TASK OBJECTIVE
In the entries below, find the line containing "l’Économie dans cette" and the line containing "dirigeants de ces". Copy those two lines and everything between them exactly, and only that.
Start of Block
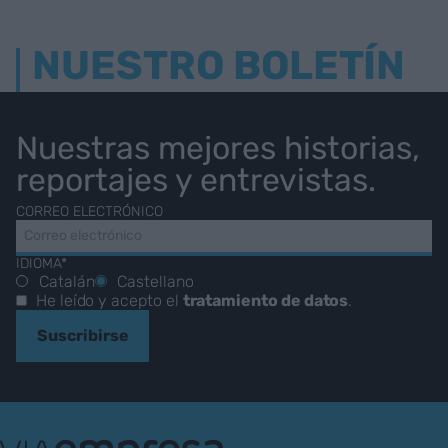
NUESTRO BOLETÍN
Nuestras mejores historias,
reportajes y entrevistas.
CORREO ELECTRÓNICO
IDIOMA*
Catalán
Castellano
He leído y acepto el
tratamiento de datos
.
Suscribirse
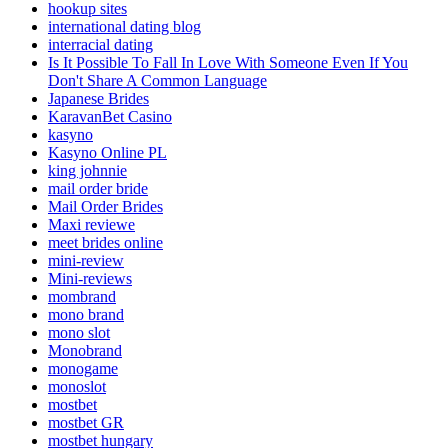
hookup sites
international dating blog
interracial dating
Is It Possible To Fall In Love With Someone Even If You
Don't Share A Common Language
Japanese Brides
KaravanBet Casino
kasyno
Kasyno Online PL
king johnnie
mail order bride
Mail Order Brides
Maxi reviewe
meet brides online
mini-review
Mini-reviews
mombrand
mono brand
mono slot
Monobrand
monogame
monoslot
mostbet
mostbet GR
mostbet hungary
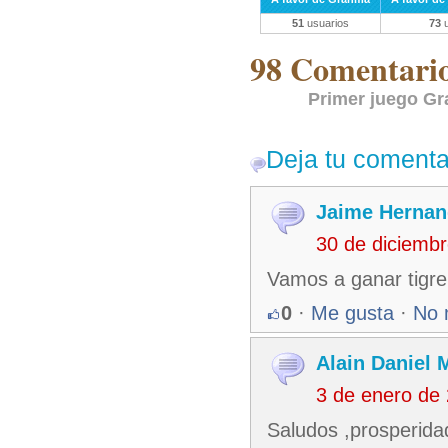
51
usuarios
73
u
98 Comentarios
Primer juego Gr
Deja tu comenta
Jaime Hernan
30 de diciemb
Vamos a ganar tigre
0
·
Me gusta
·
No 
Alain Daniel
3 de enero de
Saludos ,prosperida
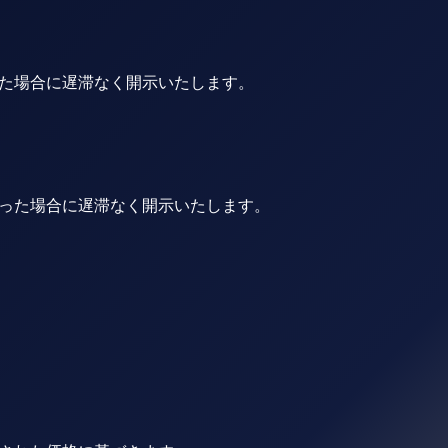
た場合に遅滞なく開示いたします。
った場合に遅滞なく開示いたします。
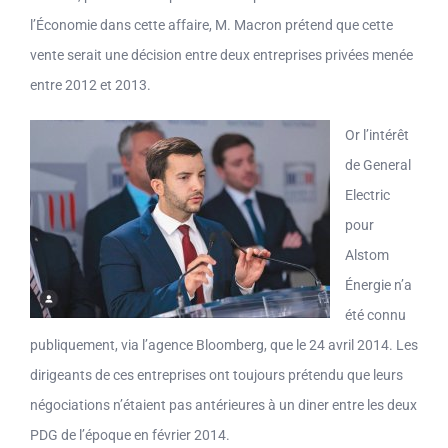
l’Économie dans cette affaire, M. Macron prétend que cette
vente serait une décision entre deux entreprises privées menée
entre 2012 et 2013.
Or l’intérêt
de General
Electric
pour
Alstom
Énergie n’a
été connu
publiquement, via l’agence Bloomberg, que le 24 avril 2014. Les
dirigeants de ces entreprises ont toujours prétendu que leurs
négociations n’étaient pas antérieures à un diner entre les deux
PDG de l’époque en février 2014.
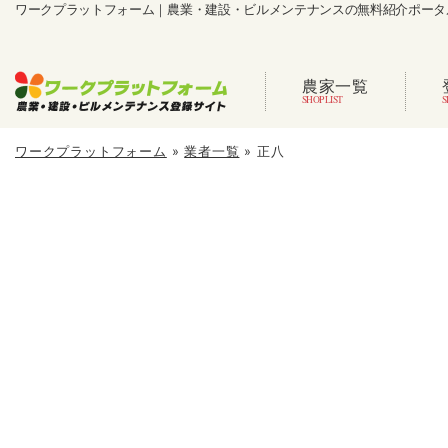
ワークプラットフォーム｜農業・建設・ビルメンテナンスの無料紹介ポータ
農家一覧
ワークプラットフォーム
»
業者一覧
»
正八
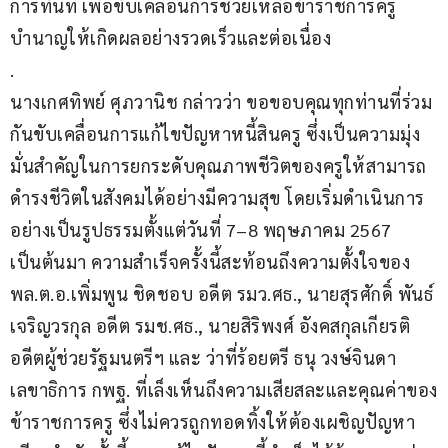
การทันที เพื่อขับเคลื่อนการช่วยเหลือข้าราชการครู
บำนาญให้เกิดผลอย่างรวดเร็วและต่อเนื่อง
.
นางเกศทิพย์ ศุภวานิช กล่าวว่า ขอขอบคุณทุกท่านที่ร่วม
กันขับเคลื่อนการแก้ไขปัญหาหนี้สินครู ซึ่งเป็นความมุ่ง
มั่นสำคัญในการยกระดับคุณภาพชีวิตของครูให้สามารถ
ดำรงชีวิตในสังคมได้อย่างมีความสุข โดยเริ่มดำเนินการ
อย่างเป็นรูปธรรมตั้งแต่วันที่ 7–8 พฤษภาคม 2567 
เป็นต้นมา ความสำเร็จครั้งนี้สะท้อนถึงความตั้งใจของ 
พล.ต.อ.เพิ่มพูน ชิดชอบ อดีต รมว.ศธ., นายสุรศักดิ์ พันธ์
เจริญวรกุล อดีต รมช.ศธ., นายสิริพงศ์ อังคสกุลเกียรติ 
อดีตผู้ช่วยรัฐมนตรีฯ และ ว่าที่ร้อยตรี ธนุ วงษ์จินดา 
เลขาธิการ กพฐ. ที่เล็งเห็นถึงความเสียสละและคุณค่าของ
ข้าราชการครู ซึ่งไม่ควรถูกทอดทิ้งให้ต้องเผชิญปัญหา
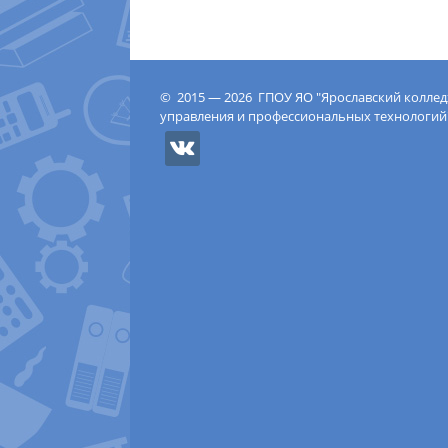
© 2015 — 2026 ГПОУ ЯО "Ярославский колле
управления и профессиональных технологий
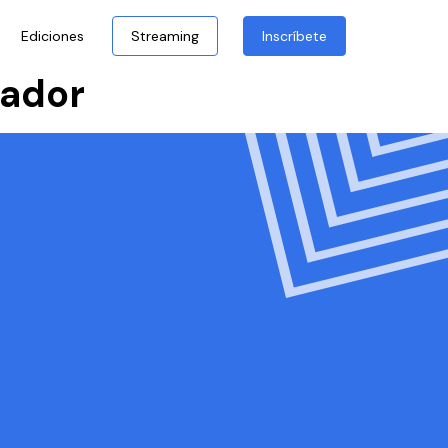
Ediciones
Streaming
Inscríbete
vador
End of Block
REPLY TO THE EXERCISE
l’Économie dans cette affaire, M. Macron prétend que cette
vente serait une décision entre deux entreprises privées menée
entre 2012 et 2013.
Or l’intérêt
de General
Electric
pour
Alstom
Énergie n’a
été connu
publiquement, via l’agence Bloomberg, que le 24 avril 2014. Les
dirigeants de ces entreprises ont toujours prétendu que leurs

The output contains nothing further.